How to complete this task —
Send back every line of the data exactly.

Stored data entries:
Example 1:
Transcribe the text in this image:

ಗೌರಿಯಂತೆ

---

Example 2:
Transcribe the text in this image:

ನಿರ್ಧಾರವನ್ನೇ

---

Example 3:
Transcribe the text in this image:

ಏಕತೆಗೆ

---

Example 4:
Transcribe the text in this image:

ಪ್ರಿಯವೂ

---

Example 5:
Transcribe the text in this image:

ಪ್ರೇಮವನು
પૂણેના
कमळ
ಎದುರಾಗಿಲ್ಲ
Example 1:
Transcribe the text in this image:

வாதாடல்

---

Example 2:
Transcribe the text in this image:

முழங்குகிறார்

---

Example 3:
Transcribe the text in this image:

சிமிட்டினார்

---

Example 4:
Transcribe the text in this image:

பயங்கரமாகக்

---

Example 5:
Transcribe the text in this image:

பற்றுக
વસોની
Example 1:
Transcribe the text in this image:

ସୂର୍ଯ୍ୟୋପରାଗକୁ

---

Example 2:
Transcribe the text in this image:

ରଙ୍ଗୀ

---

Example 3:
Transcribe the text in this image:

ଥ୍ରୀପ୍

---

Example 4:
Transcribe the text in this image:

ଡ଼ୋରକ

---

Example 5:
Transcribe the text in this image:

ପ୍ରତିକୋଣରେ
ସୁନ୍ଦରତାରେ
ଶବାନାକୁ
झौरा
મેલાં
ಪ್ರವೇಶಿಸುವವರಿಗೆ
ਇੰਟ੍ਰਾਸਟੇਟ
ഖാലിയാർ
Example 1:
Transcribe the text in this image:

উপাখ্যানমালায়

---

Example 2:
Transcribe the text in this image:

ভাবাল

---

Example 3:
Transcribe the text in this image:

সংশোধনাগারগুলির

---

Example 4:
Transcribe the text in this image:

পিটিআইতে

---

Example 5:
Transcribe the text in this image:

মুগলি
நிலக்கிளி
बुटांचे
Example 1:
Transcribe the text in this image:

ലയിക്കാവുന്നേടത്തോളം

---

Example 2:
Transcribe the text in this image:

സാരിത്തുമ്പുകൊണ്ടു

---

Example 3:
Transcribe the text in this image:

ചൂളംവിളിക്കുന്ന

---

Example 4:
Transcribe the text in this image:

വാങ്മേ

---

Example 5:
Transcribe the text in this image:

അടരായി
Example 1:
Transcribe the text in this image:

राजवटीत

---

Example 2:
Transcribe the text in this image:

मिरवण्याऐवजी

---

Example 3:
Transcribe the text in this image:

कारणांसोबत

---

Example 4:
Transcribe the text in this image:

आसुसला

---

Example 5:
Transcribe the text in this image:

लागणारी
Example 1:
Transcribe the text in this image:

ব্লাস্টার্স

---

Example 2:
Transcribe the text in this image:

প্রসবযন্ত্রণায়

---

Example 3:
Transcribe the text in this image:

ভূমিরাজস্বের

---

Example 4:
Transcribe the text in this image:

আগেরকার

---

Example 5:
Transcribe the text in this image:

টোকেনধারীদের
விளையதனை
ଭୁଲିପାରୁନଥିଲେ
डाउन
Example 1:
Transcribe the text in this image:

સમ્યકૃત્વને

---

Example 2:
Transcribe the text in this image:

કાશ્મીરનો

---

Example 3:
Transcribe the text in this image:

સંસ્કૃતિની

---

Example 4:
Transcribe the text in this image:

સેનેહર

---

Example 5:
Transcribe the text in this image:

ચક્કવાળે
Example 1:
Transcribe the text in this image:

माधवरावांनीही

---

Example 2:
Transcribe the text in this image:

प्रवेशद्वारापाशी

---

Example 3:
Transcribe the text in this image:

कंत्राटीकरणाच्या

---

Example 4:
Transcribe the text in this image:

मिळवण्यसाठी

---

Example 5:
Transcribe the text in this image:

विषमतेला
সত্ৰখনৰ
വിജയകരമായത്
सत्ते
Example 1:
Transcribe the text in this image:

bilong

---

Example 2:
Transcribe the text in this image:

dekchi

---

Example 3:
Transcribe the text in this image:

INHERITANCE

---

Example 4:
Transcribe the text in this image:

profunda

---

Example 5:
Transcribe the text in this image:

Your response —
Example 1:
Transcribe the text in this image:

ಗೌರಿಯಂತೆ

---

Example 2:
Transcribe the text in this image:

ನಿರ್ಧಾರವನ್ನೇ

---

Example 3:
Transcribe the text in this image:

ಏಕತೆಗೆ

---

Example 4:
Transcribe the text in this image:

ಪ್ರಿಯವೂ

---

Example 5:
Transcribe the text in this image:

ಪ್ರೇಮವನು
પૂણેના
कमळ
ಎದುರಾಗಿಲ್ಲ
Example 1:
Transcribe the text in this image:

வாதாடல்

---

Example 2:
Transcribe the text in this image:

முழங்குகிறார்

---

Example 3:
Transcribe the text in this image:

சிமிட்டினார்

---

Example 4:
Transcribe the text in this image:

பயங்கரமாகக்

---

Example 5:
Transcribe the text in this image:

பற்றுக
વસોની
Example 1:
Transcribe the text in this image:

ସୂର୍ଯ୍ୟୋପରାଗକୁ

---

Example 2:
Transcribe the text in this image:

ରଙ୍ଗୀ

---

Example 3:
Transcribe the text in this image:

ଥ୍ରୀପ୍

---

Example 4:
Transcribe the text in this image:

ଡ଼ୋରକ

---

Example 5:
Transcribe the text in this image:

ପ୍ରତିକୋଣରେ
ସୁନ୍ଦରତାରେ
ଶବାନାକୁ
झौरा
મેલાં
ಪ್ರವೇಶಿಸುವವರಿಗೆ
ਇੰਟ੍ਰਾਸਟੇਟ
ഖാലിയാർ
Example 1:
Transcribe the text in this image:

উপাখ্যানমালায়

---

Example 2:
Transcribe the text in this image:

ভাবাল

---

Example 3:
Transcribe the text in this image:

সংশোধনাগারগুলির

---

Example 4:
Transcribe the text in this image:

পিটিআইতে

---

Example 5:
Transcribe the text in this image:

মুগলি
நிலக்கிளி
बुटांचे
Example 1:
Transcribe the text in this image:

ലയിക്കാവുന്നേടത്തോളം

---

Example 2:
Transcribe the text in this image:

സാരിത്തുമ്പുകൊണ്ടു

---

Example 3:
Transcribe the text in this image:

ചൂളംവിളിക്കുന്ന

---

Example 4:
Transcribe the text in this image:

വാങ്മേ

---

Example 5:
Transcribe the text in this image:

അടരായി
Example 1:
Transcribe the text in this image:

राजवटीत

---

Example 2:
Transcribe the text in this image:

मिरवण्याऐवजी

---

Example 3:
Transcribe the text in this image:

कारणांसोबत

---

Example 4:
Transcribe the text in this image:

आसुसला

---

Example 5:
Transcribe the text in this image:

लागणारी
Example 1:
Transcribe the text in this image:

ব্লাস্টার্স

---

Example 2:
Transcribe the text in this image:

প্রসবযন্ত্রণায়

---

Example 3:
Transcribe the text in this image:

ভূমিরাজস্বের

---

Example 4:
Transcribe the text in this image:

আগেরকার

---

Example 5:
Transcribe the text in this image:

টোকেনধারীদের
விளையதனை
ଭୁଲିପାରୁନଥିଲେ
डाउन
Example 1:
Transcribe the text in this image:

સમ્યકૃત્વને

---

Example 2:
Transcribe the text in this image:

કાશ્મીરનો

---

Example 3:
Transcribe the text in this image:

સંસ્કૃતિની

---

Example 4:
Transcribe the text in this image:

સેનેહર

---

Example 5:
Transcribe the text in this image:

ચક્કવાળે
Example 1:
Transcribe the text in this image:

माधवरावांनीही

---

Example 2:
Transcribe the text in this image:

प्रवेशद्वारापाशी

---

Example 3:
Transcribe the text in this image:

कंत्राटीकरणाच्या

---

Example 4:
Transcribe the text in this image:

मिळवण्यसाठी

---

Example 5:
Transcribe the text in this image:

विषमतेला
সত্ৰখনৰ
വിജയകരമായത്
सत्ते
Example 1:
Transcribe the text in this image:

bilong

---

Example 2:
Transcribe the text in this image:

dekchi

---

Example 3:
Transcribe the text in this image:

INHERITANCE

---

Example 4:
Transcribe the text in this image:

profunda

---

Example 5:
Transcribe the text in this image:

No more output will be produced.